胡椒は油分と好相性なので、炒め物などにおすすめです。

・当たり前のように、調理の下ごしらえの時に出てくる「塩と胡椒」という言葉ですが、使い方の順番は守りましょう。まず、塩で整えてから、胡椒を振りかけて締めます。仕上げの香り付けには、食卓で、各自が好みの量を振りかけましょう。

・肉の臭み消しの目的に胡椒を使う時は、下ごしらえの段階で使用するのが効果的です。

・胡椒の香りを有効に発揮させるには胡椒を加えるタイミングが大切です。胡椒は香辛料のひとつで、熱に弱く、加熱しすぎれば香りも飛んでしまうので、調理の最後、仕上げに使うと香りが立ち上ります。

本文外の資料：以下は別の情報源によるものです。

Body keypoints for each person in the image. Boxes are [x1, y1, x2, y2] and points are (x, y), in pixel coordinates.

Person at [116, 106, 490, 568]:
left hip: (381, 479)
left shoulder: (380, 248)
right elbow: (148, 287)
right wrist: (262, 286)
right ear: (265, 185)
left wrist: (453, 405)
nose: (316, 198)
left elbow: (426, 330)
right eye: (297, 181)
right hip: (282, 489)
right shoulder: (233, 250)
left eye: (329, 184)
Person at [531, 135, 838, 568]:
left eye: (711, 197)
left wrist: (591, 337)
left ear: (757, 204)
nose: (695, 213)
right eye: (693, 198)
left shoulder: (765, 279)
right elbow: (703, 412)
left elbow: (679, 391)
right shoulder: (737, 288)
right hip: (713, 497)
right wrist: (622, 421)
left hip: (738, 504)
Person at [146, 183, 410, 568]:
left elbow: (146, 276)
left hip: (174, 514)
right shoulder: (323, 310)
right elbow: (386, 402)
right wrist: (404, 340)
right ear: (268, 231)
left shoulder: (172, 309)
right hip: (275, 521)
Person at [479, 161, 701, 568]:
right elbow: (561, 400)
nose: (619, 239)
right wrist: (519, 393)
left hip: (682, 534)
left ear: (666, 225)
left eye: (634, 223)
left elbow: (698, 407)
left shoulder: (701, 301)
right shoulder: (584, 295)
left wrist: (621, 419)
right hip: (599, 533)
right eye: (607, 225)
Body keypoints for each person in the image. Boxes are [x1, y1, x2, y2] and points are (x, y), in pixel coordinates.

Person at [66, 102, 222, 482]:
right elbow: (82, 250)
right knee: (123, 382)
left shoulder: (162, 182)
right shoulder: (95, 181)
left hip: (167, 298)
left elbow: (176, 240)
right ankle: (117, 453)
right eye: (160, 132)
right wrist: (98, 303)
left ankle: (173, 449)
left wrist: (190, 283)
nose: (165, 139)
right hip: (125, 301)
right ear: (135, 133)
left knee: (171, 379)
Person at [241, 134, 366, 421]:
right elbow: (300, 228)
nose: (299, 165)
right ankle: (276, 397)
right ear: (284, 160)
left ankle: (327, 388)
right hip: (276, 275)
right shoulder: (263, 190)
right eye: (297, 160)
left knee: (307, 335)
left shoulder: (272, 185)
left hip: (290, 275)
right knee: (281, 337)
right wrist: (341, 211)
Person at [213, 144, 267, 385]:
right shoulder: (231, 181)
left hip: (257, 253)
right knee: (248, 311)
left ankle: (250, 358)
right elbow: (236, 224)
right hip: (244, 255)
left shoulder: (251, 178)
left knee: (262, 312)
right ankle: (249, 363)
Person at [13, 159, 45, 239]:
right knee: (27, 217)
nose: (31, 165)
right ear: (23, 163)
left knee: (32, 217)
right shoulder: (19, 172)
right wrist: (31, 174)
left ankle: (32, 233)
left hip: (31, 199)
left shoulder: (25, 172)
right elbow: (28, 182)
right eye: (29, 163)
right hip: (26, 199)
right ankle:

・胡椒の入れすぎには注意しましょう。胡椒の量はほんの少しだけ、入れすぎると辛さが際立ってしまい、せっかくの食材の旨みや風味を消してしまいます。

6-2.胡椒はこんな料理にも合います

いつもの料理にササッと振れば、味変に! 香りと辛みがアクセント!

  • 食パンにバターとこしょう、ハチミツや溶けるチーズをのせて。
  • スクランブルエッグやオムレツに。
  • 卵かけご飯に。粉チーズをプラスしても。
  • 納豆にタレやねぎと一緒に。
  • 冷ややっこにオリーブオイルとともに。
  • ポテトサラダ、餃子、フライ、唐揚げ、炒め物に。
  • チャーハン、パスタ、ラーメンに。
  • 味噌汁やスープ、ホットココアや甘酒に。
  • カットしたチーズやアイスクリームに。
  • ヨーグルトに、ハチミツやオリーブオイルとともに。
  • 料理の仕上げに。

おわりに

約2500年前(BC500年頃)、インドで生産された胡椒は、古代ギリシアで医薬品や食用として使用されていたようです。日本では、江戸時代に、ご飯に胡椒をかけて醤油等で味付けしただし汁をかけた“胡椒飯(こしょうめし)”や、温かいうどんの“薬味”などとして食べられていたようです。東大寺正倉院の宝物の中に薬として当時の胡椒が所蔵されています。

和洋中問わず、独特の香りとピリッとした辛さで、食材を引き立ててくれる名脇役であり、料理をレベルアップしてくれます。大人のスパイス「こしょう」を上手に使いこなして、料理上手に!